Document section.

What a delightful photo! Thanks Pete, it is good to start the day this way!  

Cynthia


----------



## Poulette

We have so much incredible photos on this forum... this one is sooo charming! I am curious, why the name Dudley for you pigeon?  
I am starting my day, like Cynthia, with a smile on my face  

Suz.


----------



## Whitefeather

*Another prize photo!*

Thanks for sharing the photo Pete. Dudley definitely looks like he takes his naps seriously.  

Too adorable!

Cindy


----------



## Pete Jasinski

Thank you Cindy, Suz and Cynthia. Dudley's going to strut and dance around more then usual from all the compliments he's getting on his pic  



Poulette said:


> I am curious, why the name Dudley for you pigeon?


 We named him Dudley in honor of a friends African Grey that passed a day or so before we found Duds, plus he kinda looked like a Dudley


----------



## Poulette

Oh Yes, I see, good reason... sorry for the Grey  
This pigeon is going to bring action in your life! A funny guy like Dudley Moore maybe?

Suz.


----------



## Pete Jasinski

He's brought plenty of action and happiness into my life already and it's only been 7 months. He is a little Dudley Moore, thats a great name comparison! The highpoint of my day is coming home from work to play with him. We roll around on the living room floor playing with his jingle balls and other assorted toys. It's a little piece of heaven on earth!


----------



## John_D

that's wonderful Pete. I have never seen a pidge lying down, eyes closed, totally zzzzzzzzzzz like that 

John


----------



## Pete Jasinski

I don't really catch him sleeping much myself John. He can senses me coming and I usually catch him waking up from his naps, this was a rare event for me. It's funny, he'll sleep in his food bowl on his perch or just anywhere he is at the time he gets sleepy I guess. I wish I could get away with that, but I'm not as cute as him so it won't fly.
Pete


----------



## rena paloma

*pidge toy*

hi! my name is paloma, where didyou get tha tpidge toy! your little friend looks really cute kissing it, i love your white pigeon. she is beautiful!~


----------



## Feefo

Hi Rena,

This thread has generated lots of ideas for stuffed toys, the one that I photographed Snowflake with is a Ty Beanie Baby called Serenity the Dove of Peace. Snowflake attacked her when he met her but afterwards fell for her in a big way and considers her his mate!


Cynthia


----------



## Pete Jasinski

I'm tellin ya Cynthia I can never get enough of those two. Snowflake is just one handsome hunk of pidgie, I'm sure he makes all the girls swoon!


----------



## Reti

What a great pic, Cynthia.
You have a very special pigeon there.

Reti


----------



## Feefo

LOL, Pete, the girls swoon with fear!

Tasks to perform.
a - Copy the rows from the line with "### 二、二进制格式" through the last line of the rows, keeping every character unchanged.
b - Write a continuation of the forum thread about Dudley the pigeon, picking up after its final post.

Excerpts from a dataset

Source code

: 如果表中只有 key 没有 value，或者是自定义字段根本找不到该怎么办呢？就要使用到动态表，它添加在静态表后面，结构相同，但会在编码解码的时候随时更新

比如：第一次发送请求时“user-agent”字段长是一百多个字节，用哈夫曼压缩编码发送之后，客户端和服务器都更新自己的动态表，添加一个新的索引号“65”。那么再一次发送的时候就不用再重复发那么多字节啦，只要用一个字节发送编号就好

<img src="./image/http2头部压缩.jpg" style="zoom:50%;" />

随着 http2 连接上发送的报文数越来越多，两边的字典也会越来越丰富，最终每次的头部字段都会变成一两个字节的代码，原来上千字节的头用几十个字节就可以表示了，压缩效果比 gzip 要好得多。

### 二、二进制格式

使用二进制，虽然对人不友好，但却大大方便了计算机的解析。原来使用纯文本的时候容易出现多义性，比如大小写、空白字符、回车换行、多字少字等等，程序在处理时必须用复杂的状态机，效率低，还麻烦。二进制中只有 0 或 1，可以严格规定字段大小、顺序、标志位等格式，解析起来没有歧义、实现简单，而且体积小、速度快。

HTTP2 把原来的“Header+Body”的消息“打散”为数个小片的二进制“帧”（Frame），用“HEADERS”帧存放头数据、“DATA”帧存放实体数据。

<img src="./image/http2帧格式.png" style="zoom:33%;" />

Responses in order.
a -
### 二、二进制格式

使用二进制，虽然对人不友好，但却大大方便了计算机的解析。原来使用纯文本的时候容易出现多义性，比如大小写、空白字符、回车换行、多字少字等等，程序在处理时必须用复杂的状态机，效率低，还麻烦。二进制中只有 0 或 1，可以严格规定字段大小、顺序、标志位等格式，解析起来没有歧义、实现简单，而且体积小、速度快。

HTTP2 把原来的“Header+Body”的消息“打散”为数个小片的二进制“帧”（Frame），用“HEADERS”帧存放头数据、“DATA”帧存放实体数据。

<img src="./image/http2帧格式.png" style="zoom:33%;" />

b -
I put a pretty black hen in the same room as him hoping that he might at least show some interest...he was appalling! He moved like lightening to attack her...wherever she went he was a split second behind her. Within a few seconds she was panting noisily and I was so afraid she would have a heart attack I put her in a cage, so that they could "make friends" through the wire. But after a couple of days Flakey was still intent on beating her up so I put her back in the aviary where she formed a close bond with two of the unattached males, breaking one heart in the process. I have named that one Jezebel.

Cynthia


----------



## Pete Jasinski

Looks like Snowflake needs some lessons on how to treat the ladies! Maybe he likes the idea of staying an eligible bachelor? I don't know, Snowflake you better behave yourself or one day you might peck at the wrong lass and she'll pluck your tail feathers


----------



## John_D

Maybe what we need is a hen King Pigeon (should that be a Queen Pigeon?) to teach Snowflake a lesson 

John


----------



## Feefo

> Snowflake you better behave yourself or one day you might peck at the wrong lass and she'll pluck your tail feathers


EEEEEEEEEEK, Pete!!!!! Snowflake is _extremely _ sensitive about his tail feathers, as John well knows!!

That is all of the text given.